What lies ahead for humans?

Ashok B. Boghani
3 min readMar 1, 2020

I just finished reading Yuval Harrari’s “Homo Deus.” It is an intriguing book although Harari does meander a bit in articulating his speculations for the next thousand years for human beings.

He starts by laying the groundwork on how the past chapters of our existence will lead to the future. He says, “Three problems preoccupied us right from the beginning: Famine, plague and war. They all are under control. However, humans are rarely satisfied with what they have. Humanity’s next targets are likely to be immortality, happiness, and divinity. We are aiming to upgrade humans into gods, hence Homo Deus.”

In his opinion, of the three targets, death is a technical problem that we can and should solve. “In a world without death, there is no need for heaven, hell or reincarnation, the mainstay of most religions.”

He rightly points out that being happy does not come easy. “Reality matches our expectation, we are happy, but expectations keep going up. Our biochemical systems are designed to survival and reproduction, not happiness. A change in our biochemistry is required.”

Then, he comes to the main point of the book, which is that Homo Sapiens has run its course and will no longer be relevant in the future. “A superior model, Homo Deus will have upgraded physical and mental abilities that will enable it to hold its own even against the most sophisticated algorithms.”

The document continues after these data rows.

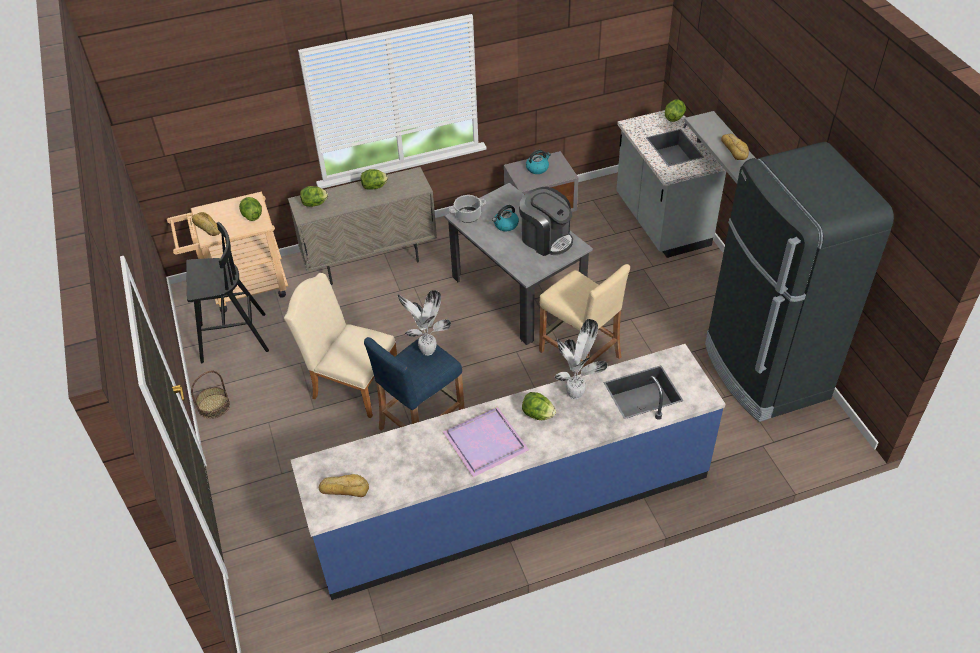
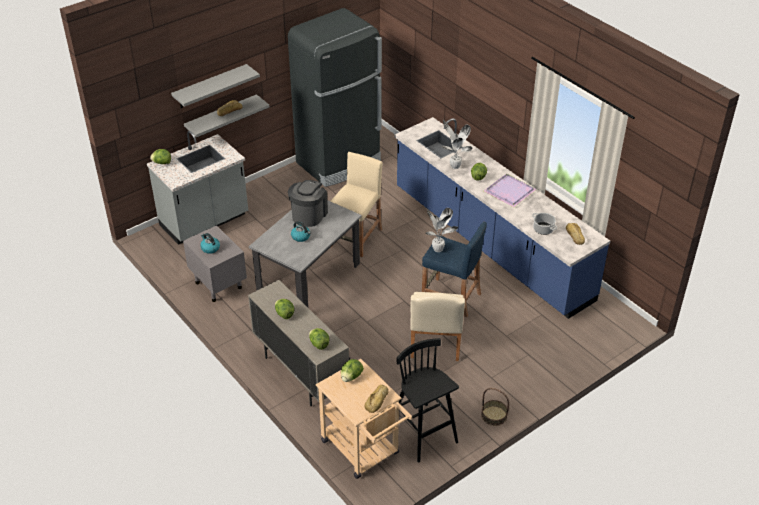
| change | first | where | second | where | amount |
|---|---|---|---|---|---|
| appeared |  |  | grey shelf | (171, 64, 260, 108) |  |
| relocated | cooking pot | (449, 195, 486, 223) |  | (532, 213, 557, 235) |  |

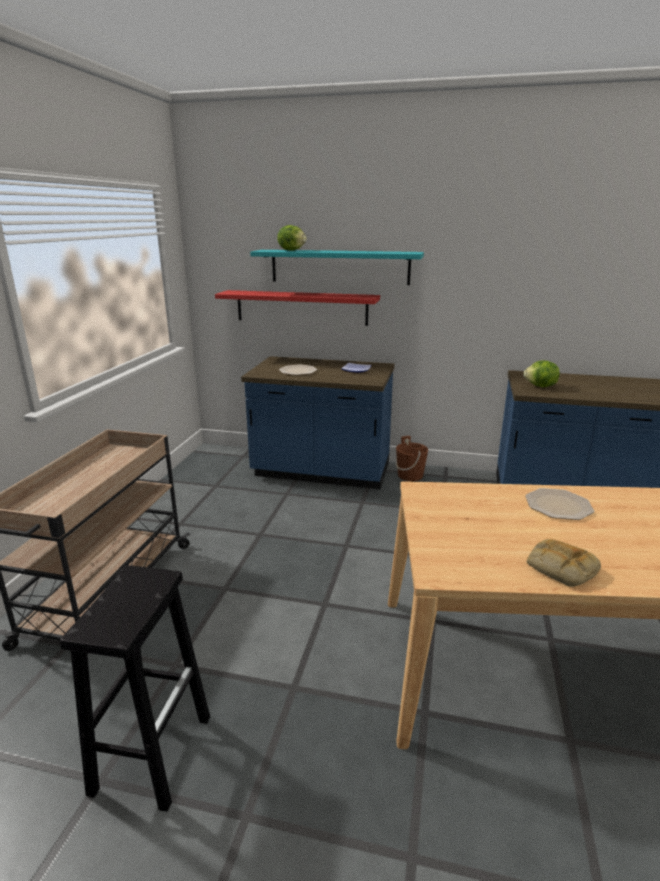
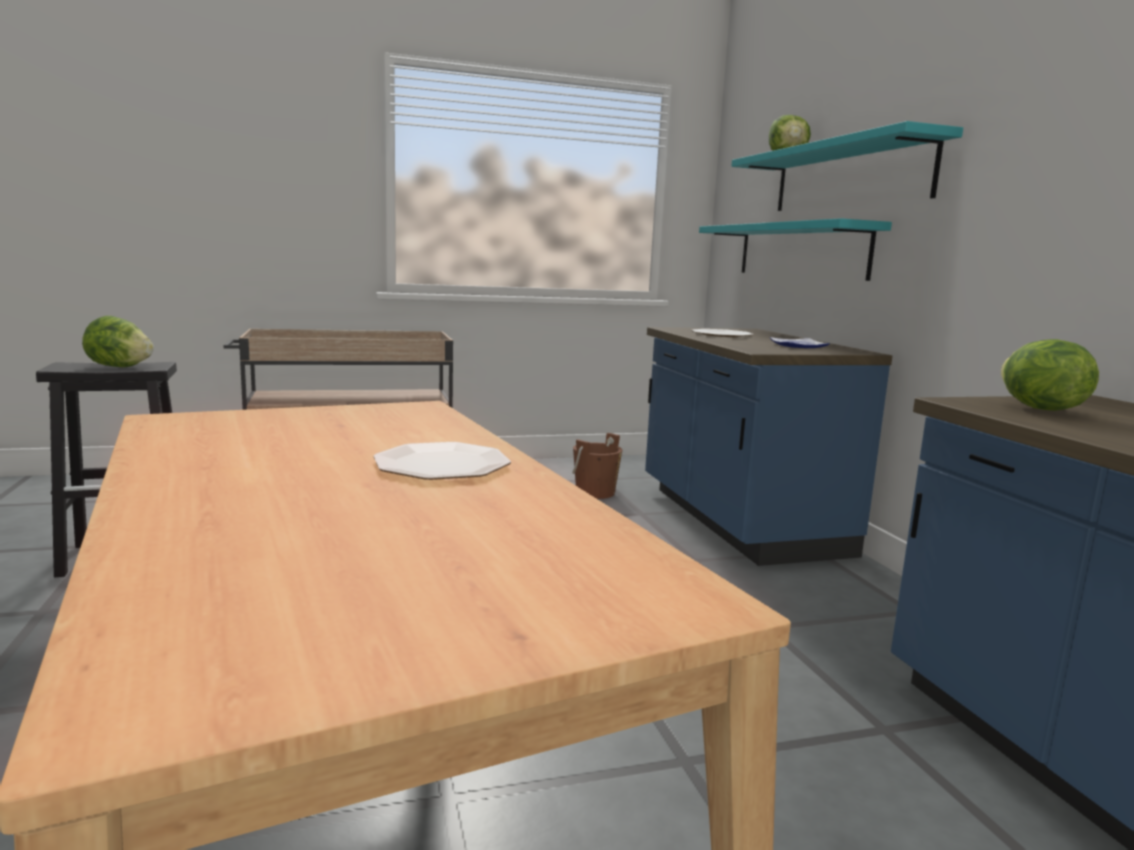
| change | first | where | second | where | amount |
|---|---|---|---|---|---|
| appeared |  |  | lettuce | (82, 316, 154, 367) |  |
| relocated | brown bucket | (396, 436, 428, 481) |  | (572, 433, 622, 499) |  |
| colour | red shelf | (215, 290, 380, 326) | turquoise shelf | (699, 218, 892, 281) |  |
| missing | bread | (527, 539, 601, 587) |  |  |  |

“Upgrading humans into gods will require biological engineering, cyborg engineering, and engineering of non-organic beings. Bioengineering will involve rewriting genetic code, rewiring brain circuit, and altering biochemical balance. Cyborg Engineering will deal with merging organic bodies with non-organic devices, such as bionic hands and artificial eyes. Finally, neural networks will be replaced by intelligent software, able to surf virtual and non-virtual worlds.”

You may ask what happens to soul in this transformation.

Harari does not believe in the existence of soul. “Theory of evolution cannot accept the idea of souls, if by ‘soul’ we mean some thing indivisible, immutable and potentially eternal. Evolution means change and it is incapable of producing everlasting entities”.

Then he goes on to describe the concept of free will and meaning of life, and slays both of them.

“Medieval crusaders believed that God and heaven provided their lives with meaning; modern liberals believe that individual free choices provide life with meaning. Both are equally delusional,”

He makes a persuasive argument against free will. “Decisions are reached through a chain reaction of biochemistry events, each determined by previous events, are certainly not free. If humans are free, how could natural selection have shaped them? Neural events in the brain indicates the person’s decision begin from a few hundred milliseconds to a few seconds before the person is aware of the choice. If I am indeed the master of my thoughts and decisions, can I decide not to think about anything at all for the next sixty seconds? Try that, and see what happens.”

According to Harari, even Homo Deus may not be the end point of our existence. That would arrive in a way a new “religion” Dataism predicts.

“Dataism declares that the universe consists of data flows, and the value of any entity is determined by its contribution to data processing. Exactly the same mathematical laws apply to both biochemical and electronic algorithms. According to Dataists, Homo Sapiens are not a precursor to some Homo Deus, but are merely tools for creating the Internet-of-all-things, which may eventually spread out from earth to pervade the whole galaxy and even universe. This cosmic data processing system would be the God, and humans are destined to merge into it.”

We are created by nature to create a network. That may provide meaning to our lives.

To me this is a bold and homocentric view. Many, if not most, scientists believe that we are not unique in this universe. There are trillions of planets and it is hard to imagine that life exists on only one of them. For sure, the creatures in other planets may be way backward, may be just single cell organisms. Many of them, however, may be way advanced. If they are, it is not hard to imagine that they may have gone on the same path and their living beings are also subsumed into a cosmic data processing system.

In that case, we would be providing just the latest connection to this universal system already in existence. Once connected, we (or our data version) will be able to post stories on the intergalactic FaceBook, and send those aliens pictures using Instagram.

Oh well…who know what lies ahead for us.



Ashok B. Boghani

I am a retired management consultant who enjoys reading and writing on a variety of subjects. I am fascinated by people, places and physics.